Work instructions: Report every line of the listing below in which the string "hebdomadaire" occurs.

^^^^

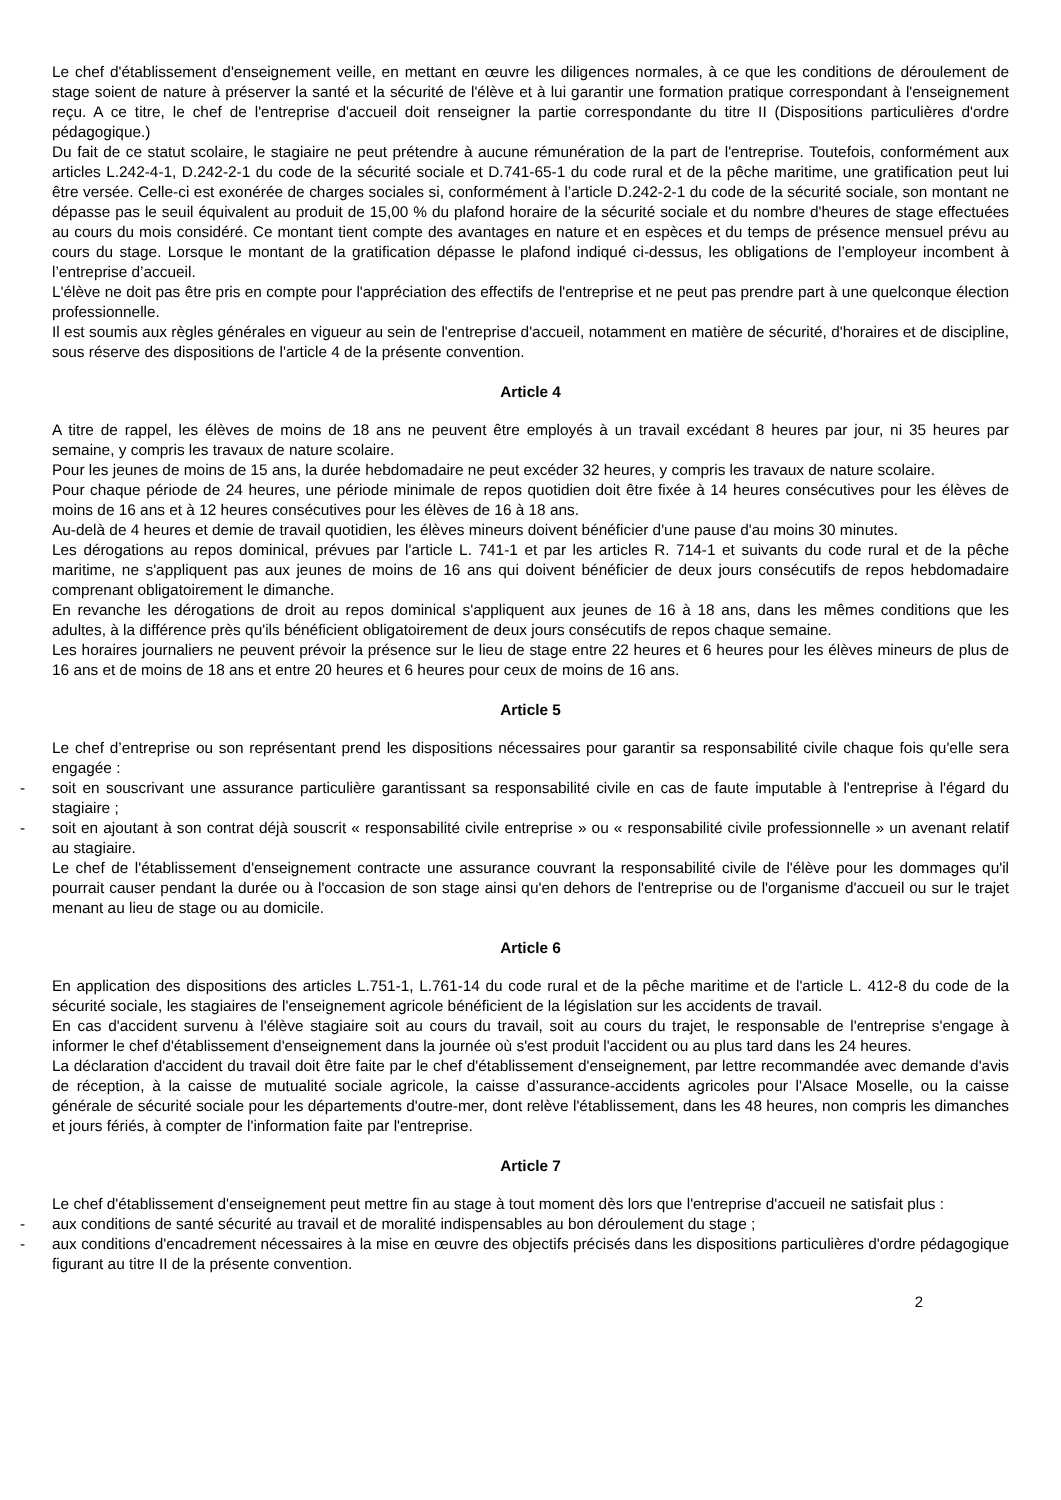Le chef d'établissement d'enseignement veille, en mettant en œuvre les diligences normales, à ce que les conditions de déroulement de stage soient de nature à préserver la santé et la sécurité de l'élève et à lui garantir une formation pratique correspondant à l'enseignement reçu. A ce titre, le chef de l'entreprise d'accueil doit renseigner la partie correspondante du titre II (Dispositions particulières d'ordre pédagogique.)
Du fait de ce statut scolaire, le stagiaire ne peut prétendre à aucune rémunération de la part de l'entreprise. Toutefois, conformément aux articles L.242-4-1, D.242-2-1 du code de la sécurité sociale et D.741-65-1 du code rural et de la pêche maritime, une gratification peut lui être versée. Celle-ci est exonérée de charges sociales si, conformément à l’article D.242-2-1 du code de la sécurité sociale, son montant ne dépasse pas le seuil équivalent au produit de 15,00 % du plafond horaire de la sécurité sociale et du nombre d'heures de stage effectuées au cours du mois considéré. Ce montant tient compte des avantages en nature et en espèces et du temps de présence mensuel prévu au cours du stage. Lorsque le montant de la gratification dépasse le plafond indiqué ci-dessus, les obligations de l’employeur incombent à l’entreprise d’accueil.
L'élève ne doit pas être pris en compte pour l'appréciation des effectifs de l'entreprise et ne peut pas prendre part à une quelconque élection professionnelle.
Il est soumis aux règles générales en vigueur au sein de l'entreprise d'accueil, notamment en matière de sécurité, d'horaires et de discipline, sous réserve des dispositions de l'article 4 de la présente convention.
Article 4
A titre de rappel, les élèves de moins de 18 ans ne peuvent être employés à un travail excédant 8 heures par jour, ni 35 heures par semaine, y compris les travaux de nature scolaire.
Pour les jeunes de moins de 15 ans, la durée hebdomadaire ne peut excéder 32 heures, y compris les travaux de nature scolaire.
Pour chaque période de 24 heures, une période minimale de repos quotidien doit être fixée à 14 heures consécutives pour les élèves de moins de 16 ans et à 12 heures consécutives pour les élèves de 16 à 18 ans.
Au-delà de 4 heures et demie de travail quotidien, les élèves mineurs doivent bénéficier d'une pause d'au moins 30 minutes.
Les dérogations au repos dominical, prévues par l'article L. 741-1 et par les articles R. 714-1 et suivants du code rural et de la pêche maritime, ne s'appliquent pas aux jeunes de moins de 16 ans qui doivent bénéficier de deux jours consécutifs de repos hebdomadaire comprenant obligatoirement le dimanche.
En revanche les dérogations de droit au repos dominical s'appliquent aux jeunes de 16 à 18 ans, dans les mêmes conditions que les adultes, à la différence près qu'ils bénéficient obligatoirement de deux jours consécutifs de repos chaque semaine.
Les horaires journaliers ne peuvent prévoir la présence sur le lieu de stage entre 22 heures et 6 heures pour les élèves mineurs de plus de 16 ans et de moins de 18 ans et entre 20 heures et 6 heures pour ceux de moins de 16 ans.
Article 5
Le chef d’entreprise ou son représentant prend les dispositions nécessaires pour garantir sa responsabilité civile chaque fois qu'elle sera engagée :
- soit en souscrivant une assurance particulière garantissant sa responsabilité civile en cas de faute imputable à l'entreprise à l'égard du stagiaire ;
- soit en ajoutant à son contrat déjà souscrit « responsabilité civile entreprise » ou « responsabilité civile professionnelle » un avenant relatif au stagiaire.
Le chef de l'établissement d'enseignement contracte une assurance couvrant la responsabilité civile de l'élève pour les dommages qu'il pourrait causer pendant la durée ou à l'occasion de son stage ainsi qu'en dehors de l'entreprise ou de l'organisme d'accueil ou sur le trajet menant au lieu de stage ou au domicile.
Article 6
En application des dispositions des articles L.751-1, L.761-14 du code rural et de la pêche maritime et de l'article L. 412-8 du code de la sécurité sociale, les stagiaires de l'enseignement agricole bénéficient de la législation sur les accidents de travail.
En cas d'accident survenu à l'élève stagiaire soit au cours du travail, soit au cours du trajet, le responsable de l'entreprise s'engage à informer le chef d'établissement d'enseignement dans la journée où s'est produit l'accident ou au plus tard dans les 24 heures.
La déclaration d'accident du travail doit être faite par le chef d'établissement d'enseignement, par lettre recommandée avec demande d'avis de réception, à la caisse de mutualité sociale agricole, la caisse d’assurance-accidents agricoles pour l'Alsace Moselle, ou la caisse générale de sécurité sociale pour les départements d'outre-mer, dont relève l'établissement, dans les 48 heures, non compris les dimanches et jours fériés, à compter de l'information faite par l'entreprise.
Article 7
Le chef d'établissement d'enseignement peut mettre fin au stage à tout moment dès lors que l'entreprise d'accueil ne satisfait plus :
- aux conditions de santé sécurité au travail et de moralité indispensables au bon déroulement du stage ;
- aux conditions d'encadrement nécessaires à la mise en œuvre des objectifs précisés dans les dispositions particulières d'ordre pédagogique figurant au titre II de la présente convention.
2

^^^^

Solution for this problem:
Pour les jeunes de moins de 15 ans, la durée hebdomadaire ne peut excéder 32 heures, y compris les travaux de nature scolaire.
Les dérogations au repos dominical, prévues par l'article L. 741-1 et par les articles R. 714-1 et suivants du code rural et de la pêche maritime, ne s'appliquent pas aux jeunes de moins de 16 ans qui doivent bénéficier de deux jours consécutifs de repos hebdomadaire comprenant obligatoirement le dimanche.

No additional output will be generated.